FCA test case on BI insurance: The Supreme Court judgment
The Supreme Court held in favour of the FCA (on behalf of policy holders) in relation to business interruption clauses.
The Supreme Court has handed down judgment in the FCA Business Interruption Test Case. It has held resoundingly in favour of the FCA (on behalf of the policyholders) in relation to all types of clause under consideration - "disease" clauses, "Prevention of Access" clauses and "Hybrid" clauses.
In relation to disease clauses, the Supreme Court agreed with insurers (and disagreed with the 1st instance court) that the insured peril was the individual occurrence of a notifiable disease within the radius specified by the policy, rather than the disease as a whole (provided there was an instance of the disease within the radius). However, via an innovative approach to causation, the Supreme Court has held that the individual occurrence(s) of the disease within the radius caused the policyholder's Business Interruption losses. Despite accepting that the lockdown would have been imposed even in the absence of any individual occurrence - ie, despite accepting that the individual occurrence did not cause the loss in a "but for" sense - the Supreme Court has held that the causal test which the parties must be taken to have agreed in relation to these disease clauses did not require 'but for' causation. Rather, each individual case within the policy radius, in combination with the thousands of cases outside the radius, was a concurrent proximate cause of the loss.

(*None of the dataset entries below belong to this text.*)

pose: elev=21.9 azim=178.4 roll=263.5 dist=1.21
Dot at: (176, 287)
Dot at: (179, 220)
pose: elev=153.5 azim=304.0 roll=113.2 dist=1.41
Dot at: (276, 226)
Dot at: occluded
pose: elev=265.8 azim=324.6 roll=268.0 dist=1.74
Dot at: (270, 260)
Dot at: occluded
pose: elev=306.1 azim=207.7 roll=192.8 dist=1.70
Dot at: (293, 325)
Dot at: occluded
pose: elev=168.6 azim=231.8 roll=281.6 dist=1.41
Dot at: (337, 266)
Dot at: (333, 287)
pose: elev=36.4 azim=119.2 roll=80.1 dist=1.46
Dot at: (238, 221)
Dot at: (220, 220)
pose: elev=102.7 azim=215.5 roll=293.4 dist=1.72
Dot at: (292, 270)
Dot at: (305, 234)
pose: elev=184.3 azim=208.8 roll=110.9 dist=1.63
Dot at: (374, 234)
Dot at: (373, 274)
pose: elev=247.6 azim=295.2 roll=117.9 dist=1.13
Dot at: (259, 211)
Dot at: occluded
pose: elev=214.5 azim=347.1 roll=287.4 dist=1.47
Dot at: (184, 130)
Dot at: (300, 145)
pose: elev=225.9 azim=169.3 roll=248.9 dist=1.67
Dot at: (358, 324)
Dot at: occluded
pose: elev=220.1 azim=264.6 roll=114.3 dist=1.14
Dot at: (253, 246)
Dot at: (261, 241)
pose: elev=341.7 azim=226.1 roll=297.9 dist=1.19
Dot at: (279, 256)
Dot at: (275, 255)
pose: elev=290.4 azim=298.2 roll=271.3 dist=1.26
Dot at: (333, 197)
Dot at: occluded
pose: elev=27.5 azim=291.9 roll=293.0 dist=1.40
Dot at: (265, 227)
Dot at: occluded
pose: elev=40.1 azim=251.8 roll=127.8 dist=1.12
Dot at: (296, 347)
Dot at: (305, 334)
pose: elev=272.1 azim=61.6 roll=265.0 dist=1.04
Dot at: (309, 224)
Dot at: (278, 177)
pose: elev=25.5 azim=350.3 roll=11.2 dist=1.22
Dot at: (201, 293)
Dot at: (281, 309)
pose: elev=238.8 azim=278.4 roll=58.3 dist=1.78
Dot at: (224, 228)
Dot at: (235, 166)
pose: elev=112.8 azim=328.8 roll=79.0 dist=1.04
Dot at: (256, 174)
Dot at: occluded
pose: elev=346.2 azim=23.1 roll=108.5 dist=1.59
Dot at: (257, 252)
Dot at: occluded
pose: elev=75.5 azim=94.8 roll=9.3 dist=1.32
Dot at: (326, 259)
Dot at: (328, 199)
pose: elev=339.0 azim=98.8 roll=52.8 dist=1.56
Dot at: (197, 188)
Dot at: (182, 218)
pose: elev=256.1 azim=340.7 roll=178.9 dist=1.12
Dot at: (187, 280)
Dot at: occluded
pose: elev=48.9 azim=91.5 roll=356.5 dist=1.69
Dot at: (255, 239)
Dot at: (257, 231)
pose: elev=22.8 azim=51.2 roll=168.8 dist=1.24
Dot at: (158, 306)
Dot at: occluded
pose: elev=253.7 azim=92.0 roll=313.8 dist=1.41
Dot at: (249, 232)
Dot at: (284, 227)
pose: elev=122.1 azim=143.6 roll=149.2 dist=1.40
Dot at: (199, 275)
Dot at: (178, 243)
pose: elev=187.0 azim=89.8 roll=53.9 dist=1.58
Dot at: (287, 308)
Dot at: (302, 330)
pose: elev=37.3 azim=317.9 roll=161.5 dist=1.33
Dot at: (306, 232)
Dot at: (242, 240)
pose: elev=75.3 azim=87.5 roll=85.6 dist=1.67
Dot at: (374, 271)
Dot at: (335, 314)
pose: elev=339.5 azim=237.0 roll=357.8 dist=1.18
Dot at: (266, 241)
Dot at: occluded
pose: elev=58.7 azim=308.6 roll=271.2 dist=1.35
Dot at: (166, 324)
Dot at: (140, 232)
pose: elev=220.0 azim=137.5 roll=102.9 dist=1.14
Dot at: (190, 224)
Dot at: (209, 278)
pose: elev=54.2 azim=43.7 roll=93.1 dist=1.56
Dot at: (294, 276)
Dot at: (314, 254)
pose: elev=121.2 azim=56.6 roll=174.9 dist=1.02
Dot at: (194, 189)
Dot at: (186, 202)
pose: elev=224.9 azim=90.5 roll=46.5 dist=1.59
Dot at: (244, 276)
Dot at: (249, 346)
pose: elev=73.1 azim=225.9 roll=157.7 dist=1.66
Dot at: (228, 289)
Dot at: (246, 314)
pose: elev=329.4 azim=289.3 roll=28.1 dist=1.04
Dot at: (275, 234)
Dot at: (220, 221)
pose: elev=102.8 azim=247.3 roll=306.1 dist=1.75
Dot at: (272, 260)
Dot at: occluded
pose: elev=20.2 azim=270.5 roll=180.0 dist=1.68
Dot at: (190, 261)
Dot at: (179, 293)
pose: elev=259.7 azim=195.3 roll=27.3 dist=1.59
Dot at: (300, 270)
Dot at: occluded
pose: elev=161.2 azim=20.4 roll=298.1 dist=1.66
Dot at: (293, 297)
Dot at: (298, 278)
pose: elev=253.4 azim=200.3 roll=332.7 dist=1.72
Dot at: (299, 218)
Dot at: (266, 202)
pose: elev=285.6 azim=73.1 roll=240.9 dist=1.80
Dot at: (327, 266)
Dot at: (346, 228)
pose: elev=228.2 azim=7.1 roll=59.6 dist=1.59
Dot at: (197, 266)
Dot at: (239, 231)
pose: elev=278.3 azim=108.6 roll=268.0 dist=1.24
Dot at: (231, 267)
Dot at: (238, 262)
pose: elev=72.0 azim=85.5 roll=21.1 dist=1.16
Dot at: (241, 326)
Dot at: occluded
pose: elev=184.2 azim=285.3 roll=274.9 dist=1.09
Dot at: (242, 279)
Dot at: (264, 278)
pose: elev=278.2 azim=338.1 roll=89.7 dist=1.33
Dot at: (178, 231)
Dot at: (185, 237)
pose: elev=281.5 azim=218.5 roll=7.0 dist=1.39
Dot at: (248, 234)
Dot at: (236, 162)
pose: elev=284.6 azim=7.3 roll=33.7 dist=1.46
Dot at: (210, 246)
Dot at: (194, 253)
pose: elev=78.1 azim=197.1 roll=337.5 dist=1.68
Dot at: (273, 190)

The Supreme Court has also overturned significant gains which the insurers of the Prevention of Access and Hybrid clauses had made at 1st instance - holding that any 'pre-trigger' downturn in revenue was not to be used in calculating the losses after the policy was triggered; and stating that the trends clause, in reducing quantum, could only take into account circumstances or trends which had nothing to do with the insured peril or their originating cause, namely the pandemic. Finally, despite the fact that two members of the Supreme Court giving the leading Judgment (Lords Hamblen and Leggatt) had decided the Orient Express case 10 years ago (on which the insurers relied in relation to causation and the operation of the trends clause), the Supreme Court held that that case had been wrongly decided, and overturned it.